Part Six:



"Pizza, Toby?" she asked with eyebrows raised, a smile on her face. When she was a child, her father berated the fast food industry voraciously, praising home cooked meals and non-commercialized life. But when her mother was gone, whether it was business or friends or something as simple as the PTA, he'd look at his children across the dinner table, his gaze settling, in the end, on one of them, usually his youngest and only daughter, grin like his inner lost child, and pass her the phone.

"Pizza, Claudia Jean?" And he'd clear the table and she, in all of her eight-year-old-glory, felt very grown-up, smiling at her father like he was all that she had in the world. It was a tradition that continued for twenty-five more years, until she wasn't coming home every weekend, for she had joined the Bartlet for America campaign.

Of course, Toby'd known that for years, but he'd never shared in the tradition, he'd always been the one more likely to shy away from tradition and family, but, she pondered, he almost seemed to be embracing it.

"Well, we don't eat things like this enough," he defended as they climbed the stairs.

"Things like this?" she repeated, amused, "I'm assuming you don't mean take-out, so do you mean Italian knock-offs or junk food?"

"Actually, he chuckled, I meant carry-out anything away from the office. And I happen to have it on good authority that you love extra pepperoni," he smiled as they headed into the hall. He hadn't forgotten the stories they'd shared of childhood moments and traumas. It had been early on in the campaign, and they were both jaded as they sat in a hotel restaurant in New Hampshire, him drinking scotch, her gulping grasshoppers, telling each other things they hadn't before. Andi was gone for good then, though he'd known she was leaving for a while, and CJ's last relationship had ended months before. Once again, it was back to just them, and he told her of his father's ire when he realized the only memories she had that were worthy of her were of her own father. For Toby, his mother had been his savior, for CJ, it had been her father, the other parent in each family was much the same. They'd joked that together, they actually made one, whole, normal human being. And, Toby had begun to wonder how much of a joke it really was.

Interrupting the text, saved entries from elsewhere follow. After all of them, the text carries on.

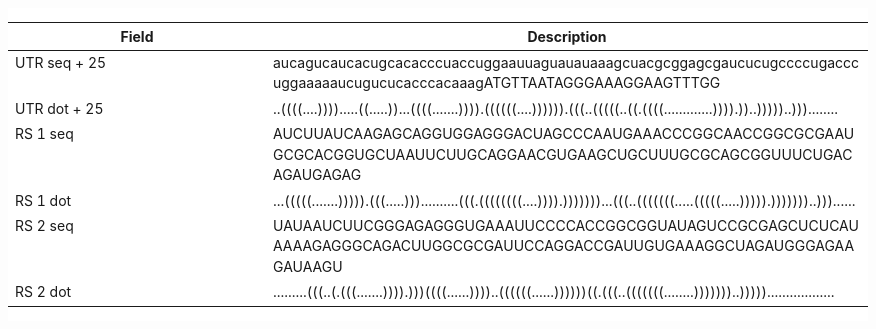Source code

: 
<div style="overflow-x:auto;">

<table>
<colgroup>
<col width="30%" />
<col width="70%" />
</colgroup>
<thead>
<tr class="header">
<th>Field</th>
<th>Description</th>
</tr>
</thead>
<tbody>
<tr>
<td markdown="span">UTR seq + 25 </td>
<td markdown="span"> aucagucaucacugcacacccuaccuggaauuaguauauaaagcuacgcggagcgaucucugccccugacccuggaaaaaucugucucacccacaaagATGTTAATAGGGAAAGGAAGTTTGG </td>
</tr>
<tr>
<td markdown="span">UTR dot + 25  </td>
<td markdown="span"> ..((((....)))).....((.....))...((((.......)))).((((((....)))))).(((..(((((..((.((((.............)))).))..)))))..)))........
</td>
</tr>


<tr>
<td markdown="span">RS 1 seq </td>
<td markdown="span"> AUCUUAUCAAGAGCAGGUGGAGGGACUAGCCCAAUGAAACCCGGCAACCGGCGCGAAUGCGCACGGUGCUAAUUCUUGCAGGAACGUGAAGCUGCUUUGCGCAGCGGUUUCUGACAGAUGAGAG
</td>
</tr>


<tr>
<td markdown="span">RS 1 dot </td>
<td markdown="span"> ...(((((.......))))).(((.....)))..........(((.((((((((....)))).)))))))...(((..(((((((.....(((((.....))))).)))))))..)))......
</td>
</tr>


<tr>
<td markdown="span">RS 2 seq </td>
<td markdown="span"> UAUAAUCUUCGGGAGAGGGUGAAAUUCCCCACCGGCGGUAUAGUCCGCGAGCUCUCAUAAAAGAGGGCAGACUUGGCGCGAUUCCAGGACCGAUUGUGAAAGGCUAGAUGGGAGAAGAUAAGU
</td>
</tr>


<tr>
<td markdown="span">RS 2 dot </td>
<td markdown="span"> .........(((..(.(((.......)))).)))((((......))))..((((((......))))))((.(((..(((((((........)))))))..)))))..................
</td>
</tr>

"Toby," CJ whispered, her eyes dropping to the base of her door. His followed, and they both paused, her with keys in hand, him still holding the pizza in one hand with his other planted on the small of her back. Sitting, centered, in front of the door was a crystal vase filled with long- stemmed red roses, a spritz of water visible on the petals.

"I'll get rid of them, you take the food and wait for me," his voice was gruff again, sounding more like the Toby she was accustomed to, and his eyes shifted from one end of the hall to the other.

"Toby, it's not that big of a deal," she sighed, steeling herself for an argument. "Come on," she led him through the door she'd just opened, dropped the keys on the bar, and deposited the roses in the trash can. Toby said nothing, leaving the still-warm pizza on the table, then standing beside her. After another few moments of silence, she pulled the card from the top of the arrangement, flipped it open and frowned, passing it to Toby.

"Dinner?" the card read, and Toby made quick work of ripping it in half and returning to the table. "We should do something," he raked a hand through his hair, "Call the Secret Service or the Police or, hell."

She shook her head semi-violently. "No. No, and no. It's pointless, Toby, he hasn't done anything, this isn't a veiled threat, he's just. sending me flowers. Drop it, okay, just, let's eat before we argue, I'm hungry and. he just hasn't gotten the hint yet. I'll make sure he does, but, let's forget it, okay? Just forget it for now."

"Are you sure you don't." he began, because he was less than sure and needed her to understand the rate at which the hairs on the back of his neck were raising.

"I'm sure," she smiled, "you can take out the trash after dinner," CJ's eyes twinkled, as she effectively cut off the conversation.

"Already I'm reduced to handyman and garbageboy," he rolled his eyes dramatically, pushing back the lid of the pizza box, allowing the scent of pepperoni to waft up to her.

CJ picked up the nearest slice and bit into it, moaning at the taste. "This," she paused and swallowed, "Is the guilty pleasure, garbageboy." Soon, they were both laughing their way through dinner, but from the corner of her eye, CJ saw a lone rosebud laying against the rim of the trash receptacle. But she shoved away the memories that fought to surface and smiled as the cheese slid from her pizza.

"She won't have dinner with me, but she'll have dinner with him? What does she think she's doing?" Neil raged, pacing from one side of the impeccably clean room to the other, staring at her face in a million shadows as he walked beside the clothesline he'd hung with her pictures, listening to the sounds of her laughter as it traveled through the listening device he'd had installed within her kitchenette.

"Damn it, Claudia!" he yelled, grasping a bedside figuring in his hand and throwing it angrily into the opposite wall. "You will not betray me!"

And six blocks away, in CJ Cregg's apartment, laughter rang out as they dined, oblivious to the man in Apartment 4B who was planning his schedule for the next day.

"So the darling Carol is feeling a tad ill." he whispered, their conversation washing over him in suffocating waves, "Goodnight, my Claudia, I'll see you soon."